True Knowledge Takes the Long View
29 Apr 2009 19:28
Yesterday, I went to a demo given by Stephen Wolfram about his new Wolfram|Alpha project. Some people are hyping it as a Google-killer, but it's not really like that at all. It's more like Encyclopedia Britannica with a built-in calculator — a cathedral of information built carefully by Top Experts™ behind a context-sensitive query engine with the ability to automatically produce charts and graphs for the output.
It was particularly interesting because it seemed much more in-line with the vision of the future lauded in Bill Gates's original version of The Road Ahead — where CD-ROM-based information was poised to reshape the world1 — than with today's Web 2.0 common wisdom. There's no user-interactive experience, no crowd-sourcing, no social anything. Instead, you ask questions, and the almighty black box delivers Answers from on high.
That seems like it might be useful if it's got answers in a domain you're interested in — and if you can see where those answers came from and their justification — but it's no Google-killer, nor the next Wikipedia.
So anyway, today I came across True Knowledge, a competitor of sorts — it tries to "know" the meaning of your query by means of a big database of semantic connections and then give you The Right Answer. After getting bored of trying it out on practical questions (sometimes it knows, usually it doesn't), I asked it the thing that's on Anya's mind these days: "Are monsters real?", and it came back with "Sorry, I do not know whether real is untrue of every fictional species."
Okay, fair enough. And the cool thing is that it shows the interpretation of the question below: "Are any fictional species (made-up species in a novel, movie, game etc.) real, implying a perceptible existence to a significant subset of people?" Of course, that raises another question: when you put it that way, and still can't give a simple answer, isn't it obvious that this whole enterprise is doomed?
So next, I discovered they've hard-coded in an answer about the existence of God — it doesn't know, but unlike the monsters question, doesn't give you the opportunity to give the answer. Total cop out.
Next up: "When will the universe end?" And the answer:
Well, there's some perspective!

**********

WHAT YOU WILL DO
a) Answer these from the blog post about Wolfram|Alpha and True Knowledge:
(i) Who gave the demo of Wolfram|Alpha that the writer went to?
(ii) Which book's original version does the writer mention?
(iii) What question did the writer put to True Knowledge because it is on Anya's mind?
b) Translate this sentence from the blog post about Wolfram|Alpha and True Knowledge into French: "Some people are hyping it as a Google-killer, but it's not really like that at all."
c) Take the blog post about Wolfram|Alpha and True Knowledge further, carrying on from its last line.

(Dataset entries)
**********

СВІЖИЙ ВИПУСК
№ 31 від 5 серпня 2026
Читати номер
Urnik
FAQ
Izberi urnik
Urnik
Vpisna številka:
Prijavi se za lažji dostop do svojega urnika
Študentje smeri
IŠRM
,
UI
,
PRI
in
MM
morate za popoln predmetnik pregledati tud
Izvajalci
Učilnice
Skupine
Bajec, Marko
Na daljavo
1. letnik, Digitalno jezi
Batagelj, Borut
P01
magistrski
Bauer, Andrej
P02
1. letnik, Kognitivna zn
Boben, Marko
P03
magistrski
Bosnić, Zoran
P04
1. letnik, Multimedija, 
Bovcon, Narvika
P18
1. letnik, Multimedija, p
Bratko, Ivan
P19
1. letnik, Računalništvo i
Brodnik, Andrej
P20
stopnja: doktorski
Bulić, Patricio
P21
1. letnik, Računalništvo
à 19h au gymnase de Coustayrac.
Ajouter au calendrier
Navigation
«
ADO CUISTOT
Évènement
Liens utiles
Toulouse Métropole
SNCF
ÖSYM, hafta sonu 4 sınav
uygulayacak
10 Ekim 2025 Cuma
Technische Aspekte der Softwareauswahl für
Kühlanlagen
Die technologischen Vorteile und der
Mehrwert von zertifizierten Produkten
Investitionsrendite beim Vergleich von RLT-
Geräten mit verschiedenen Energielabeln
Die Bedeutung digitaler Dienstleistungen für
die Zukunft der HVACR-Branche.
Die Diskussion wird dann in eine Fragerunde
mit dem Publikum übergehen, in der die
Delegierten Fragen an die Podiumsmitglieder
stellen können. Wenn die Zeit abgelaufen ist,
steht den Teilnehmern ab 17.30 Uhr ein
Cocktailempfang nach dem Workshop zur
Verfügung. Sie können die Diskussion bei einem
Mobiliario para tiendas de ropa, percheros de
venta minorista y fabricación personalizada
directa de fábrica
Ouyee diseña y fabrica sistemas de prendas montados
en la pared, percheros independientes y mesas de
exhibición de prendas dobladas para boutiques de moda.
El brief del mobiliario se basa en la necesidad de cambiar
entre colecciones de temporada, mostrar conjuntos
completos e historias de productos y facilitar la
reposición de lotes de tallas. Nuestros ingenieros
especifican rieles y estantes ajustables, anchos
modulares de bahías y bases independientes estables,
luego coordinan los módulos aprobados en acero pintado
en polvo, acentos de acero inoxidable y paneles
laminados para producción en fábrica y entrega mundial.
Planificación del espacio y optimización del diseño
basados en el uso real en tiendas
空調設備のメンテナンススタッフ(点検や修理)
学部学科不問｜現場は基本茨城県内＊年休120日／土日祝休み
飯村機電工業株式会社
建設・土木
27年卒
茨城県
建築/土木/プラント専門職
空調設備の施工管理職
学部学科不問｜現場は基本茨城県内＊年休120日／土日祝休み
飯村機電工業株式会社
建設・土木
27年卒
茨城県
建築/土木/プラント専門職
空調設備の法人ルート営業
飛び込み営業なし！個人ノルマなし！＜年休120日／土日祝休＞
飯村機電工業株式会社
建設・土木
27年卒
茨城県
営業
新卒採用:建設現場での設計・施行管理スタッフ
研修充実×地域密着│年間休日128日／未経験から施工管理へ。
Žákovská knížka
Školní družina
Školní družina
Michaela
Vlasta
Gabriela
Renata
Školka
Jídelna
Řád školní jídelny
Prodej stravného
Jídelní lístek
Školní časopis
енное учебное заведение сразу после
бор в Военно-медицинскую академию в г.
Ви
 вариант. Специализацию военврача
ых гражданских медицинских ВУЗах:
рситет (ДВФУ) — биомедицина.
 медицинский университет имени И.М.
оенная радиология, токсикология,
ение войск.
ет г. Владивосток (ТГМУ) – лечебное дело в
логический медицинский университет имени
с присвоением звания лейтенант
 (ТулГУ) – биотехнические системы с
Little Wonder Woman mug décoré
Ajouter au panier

**********

OUTPUTS BY TASK
a)
(i) Stephen Wolfram
(ii) The Road Ahead, by Bill Gates
(iii) "Are monsters real?"

b) Certains le présentent à grand bruit comme un tueur de Google, mais ce n'est vraiment pas du tout ça.

c)
Permalink | Comments: 2 | Rating: 0 | Tags: anya apocalypse geek meaning monsters semantics web2.0
Bedtime Song
16 Apr 2009 15:48
Hush little baby
Don't say a word
Papa's gonna buy you an elephant
And if that elephant's too big
Papa's gonna buy you a cute little pig
And if that pig can't find no truffles
Papa's gonna buy you a skirt with ruffles
And if that skirt with ruffles ain't cute
Papa's gonna buy you a magic flute
And if that magic flute gets out of tune
Papa's gonna buy you a hot-air balloon
And if that hot-air balloon floats away
Papa's going to buy you a bale of hay
And if that bale of hay goes rotten
Papa's gonna buy you a field of cotton
And if that field of cotton ain't organic
Papa's gonna buy you some Manic Panic
And when that Manic Panic washes out of your hair
Papa's gonna buy you a comfy chair
And if that comfy chair gets lumpy
Papa's gonna buy you a frog that's jumpy
And if that jumpy frog jumps too high
Papa's gonna buy you the sun in the sky
And if that sun in the sky don't shine
Papa's gonna buy you a silver mine
And if that silver mine don't produce
Papa's gonna buy you a glass of juice…
And so on.
Karen started singing the more-traditional version of this song to the girls at bedtime, which made them demand it of me. I couldn't remember the words, and when I asked Karen, she said to quit bugging her and to just make something up. So I did. This totally backfired on Karen, because now if you sing the song with less-silly words (and in particular if you omit the elephant), Anya gets very upset.
Permalink | Comments: 2 | Rating: 0 | Tags: anya bedtime elephants karen music
Thanks, Paul and Jen!
16 Apr 2009 00:11
For Easter, virtual-aunt-and-uncle Jen and Paul brought over mimosa and belini fixin's, including some plastic champagne flutes. Jen made special kid versions using sparkling water instead of champagne. It was all very cute.
This morning, I asked Anya if she would like her orange juice in her normal pink cup. (It's good to ask, because if you just choose and get it wrong, suddenly it's the Anyapocalypse. And you're not one of the ones being raptured away.)
She said, "No, I want it in a glass cup. A tall one."
I pointed to the normal grown-up drinking glasses. "Like one of these, you mean? Anya, those are hard for two-year-olds."
"No, I mean juice goes in ones with a on a stick!"
Ohhhhhhh.
"Yeah. Those are the ones for juice."
Permalink | Comments: 0 | Rating: 0 | Tags: anya drinkin easter kids-say paul-n-jen what-could-possibly-go-wrong
Sure you can.
15 Apr 2009 00:04
Guen: "I can play tic-tac-toe when I'm asleep, if someone tells me when it's my turn."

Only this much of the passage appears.